Savrulmam! Yaşamın esen rüzgârında, fırtınada, boranda
Dağların sert soğuğunda, yalçın yamaçlarında
Toprağın içine çeken derin ve güzel kokusunda
Batmam! Dağlar gibi olan deryanın ilim dalgalarında
Derinlere çeken girdaplarında
Kendine katan akıntılarında
Karaya vuran sert dalgalarında
Gelgitler içinde yaşananlarda
Unutmam!

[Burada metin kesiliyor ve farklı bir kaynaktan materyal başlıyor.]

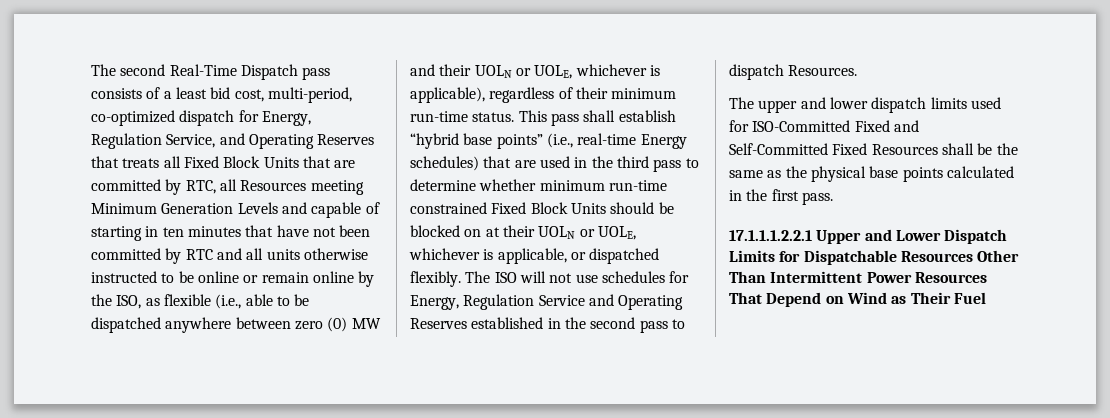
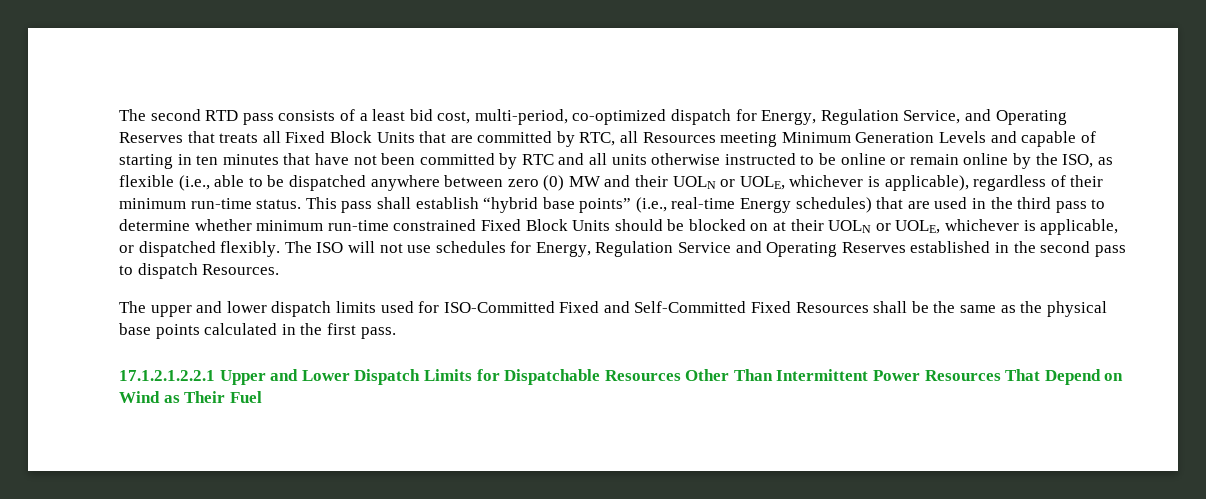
[169,64,298,80] Real-Time Dispatch -> [205,110,239,121] RTD
[729,230,812,241] 17.1.1.1.2.2.1 -> [119,370,215,381] 17.1.2.1.2.2.1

Kendinden var eden sevgiliyi, gaflet kuyusunda
Acıları, çileleri resmeden pusan kara bulutlarda
Yücelerin ikamet ettiği gökler parçalanıp başıma yıkıldığında
Yıldırımlar çarpıp korkuttuğunda
Zifiri karanlıklar içinde kaybolduğumda
İnanmam! Âdem’in, aldandığı âlemlerden yükselmediğine
Nuh’un gemisinin battığına
İbrahim sofrasının bereketinin kesildiğine
İsa’nın göklere mahkûm kılındığına
Muhammed Mustafa’nın rahmetsiz sofra açtığına
İnanmam! Fitneyi uyandıran kafire
Aldanmam! Şeytanın vesvesesine
Sinsi nefsin dokunuşlarına
Hakikatten ötelere atan zanlara
Rabbimden öte koyan işlere
Emir, sonuç alacağı doğru yolda
Şikâyetten uzak rızayı bulduğunda
Helalleşmiştir dünya yurdunda
Rabbinin muhafazası altında
Kök saldığı âlemler kuşağında
Savuranlardan öte, savrulmayanların yurdunda.